I have read that the alcohol in the gas is not good for engines . The smaller the engine , the more problems .

I try to remember , the last time I use the mower or weed eater , for the season , to completely run the engine out of gas . 

Any left over gas in the gas can gets used for other purposes .

Then , usually a new spark plug and new gas at the start of the next season . Change the oil & new air filter ( if needed ) .

God Bless
Wyr


----------



## Ron6519 (Mar 28, 2007)

Fresh regular gas is fine. At the end of the season I drain the tank and then run it until all the gas in the tank is gone.
I then empty the float bowl under the carb.
No gas, no fouled carb needles.


----------



## kars85 (Jul 22, 2015)

Take the bowl off the carb and see if any crud is in there before completely disassembling to clean the needle. You might also benefit from an external fuel filter, some mowers have an "internal" filter right inside the gas line where it enters the bottom of the tank, so be sure and remove that.


----------



## bote110 (Oct 7, 2012)

Will using High Octane Gas work better? Or is there a additive that burn off anything in the carb. I found this Star Tron Enzyme Fuel Treatment an going to try it this year for all my small motor's ,have any one try this? I fig. this with high octane gas should work.
http://www.starbrite.com/item/star-tron-gasoline-additive?category_id=586


----------



## Windows on Wash (Aug 30, 2011)

Easier to pull the carb and clean it. You will get more dependable results.


----------



## Brainbucket (Mar 30, 2015)

regular gas only. with sabil if ya want. take carb off. take bowl off. take float off with needle on it. clean with carb cleaner in a spray can the needle seat and needle. clean out bowl with carb cleaner. put float with needle back in. hold carb level and blow through with mouth not shop air where the gas comes in. if you can blow through it, then gentley push up on the float until it stops. don't force it. air should stop flowing. that is how it works. stop the gas flow when not needed. once you do that, reinstall everthing. turn on gas. wait a few mins as to see if there are leaks or it over flows. on the high octane gas. regular burns quicker than high octane. the higher the octane, slower the burn. lawn mowers are disigned for reg gas. I had an old push mower that always gave me trouble. I was out of gas in the shop but I had racing fuel there. So smart me put some in that mower. man it was a power house. it mowed high grass like it was nothing. but when I was done, it locked up. I was wondering what happened to it so I tore it down and the piston was melted. awsome.:thumbup:


----------



## rjniles (Feb 5, 2007)

I use only non ethanol gas in all my small engines. You can usually find it a marina.

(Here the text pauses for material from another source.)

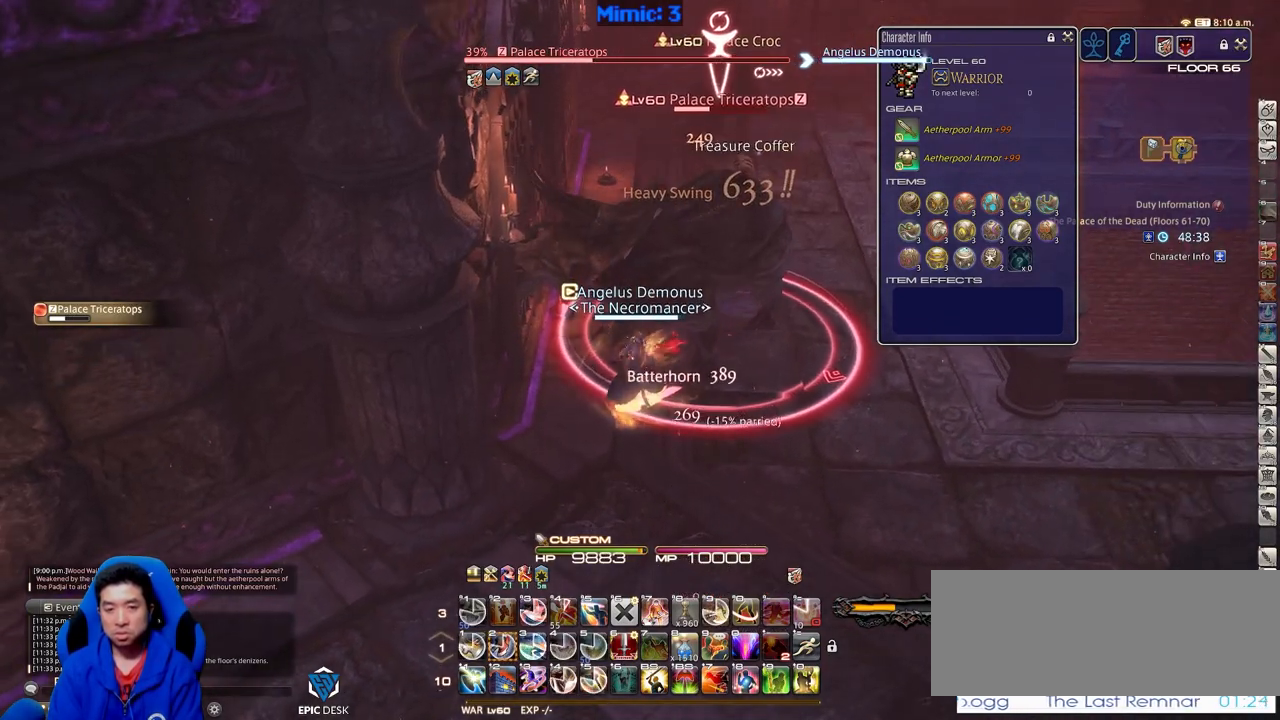
{"keys": [], "events": []}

I find the best carb cleaner is "Sea Foam".


----------



## Ron6519 (Mar 28, 2007)

rjniles said:


> I use only non ethanol gas in all my small engines. You can usually find it a marina.
> 
> I find the best carb cleaner is "Sea Foam".


They also sell the non ethanol gas in the big box stores. They also sell premixed 2 stroke gas.


----------



## 47_47 (Sep 11, 2007)

I run super unleaded (~92 octane) in mine. Most super around here doesn't contain ethanol and is cheaper and more convenient than marina gas. Octane is no where near as high as race gas and no issues.


----------



## NickTheGreat (Jul 25, 2014)

I just do stabil in my mower and snowblower. That way I can leave it off after last use, and I'm protected.

I don't really see how the higher Octane would benefit you in a small engine. I'd say it isn't much benefit in many cars, unless the engine was designed in such a way to require it.


----------



## 47_47 (Sep 11, 2007)

It's the ethanol in the fuel that causes the problems. I use the higher octane, because it doesn't have ethanol. 

I also don't bother with the seafoam, stabil... I just run it dry (like we used to) after the season and it starts right up the next year.


----------



## Brainbucket (Mar 30, 2015)

rjniles said:


> I use only non ethanol gas in all my small engines. You can usually find it a marina.
> 
> I find the best carb cleaner is "Sea Foam".


B12 or X66 here:thumbsup:


----------



## 1985gt (Jan 8, 2011)

It's kind of funny I've never had a problem with ethanol fuel and leaving it sit over the winter, in any of my small engine or the ones on equipment at the shop. I had a lawn mower an el cheapo from menards I bought when my wife and I first got married since we recently just moved in to a house. I had that stupid mower up until last year. 14 years of never draining the gas, using the cheapest fuel possible (ethanol) and I bet I averaged changing the oil every other year. It never died. I did put a spark plug and air filter in about every other year also.... Oh and one year my brother in-law decided to mow for me. It was a Saturday and I was at work. My wife calls and tells me he ran out of gas and he filled it up, and that it was smoking from the exhaust. It clicked and He said yeah I used the blue jug over there. Good ol' #1 Kerosene. I said well see if it keeps going, and let me know if I need to buy a new one on my way home from work.


----------



## SPS-1 (Oct 21, 2008)

47_47 said:


> Most super around here doesn't contain ethanol


That's pretty rare. Ethanol is commonly used to raise octane.


----------



## WyrTwister (Jul 22, 2013)

Ethanol is a subsidy to the corn farmers .

Just about all of our gasoline is 10% .

God bless
Wyr


----------



## paintdrying (Jul 13, 2012)

my lawn mower mechanic is telling me stabilizers do not work anymore. He may be on to something because this year my mower would not start. The needle was stuck. 
I tore into my leaf blower and it was junked up after the third year. My other leaf blower is from 1972. I will be so happy when battery powered is the most powerful equipment


----------



## Brainbucket (Mar 30, 2015)

SPS-1 said:


> That's pretty rare. Ethanol is commonly used to raise octane.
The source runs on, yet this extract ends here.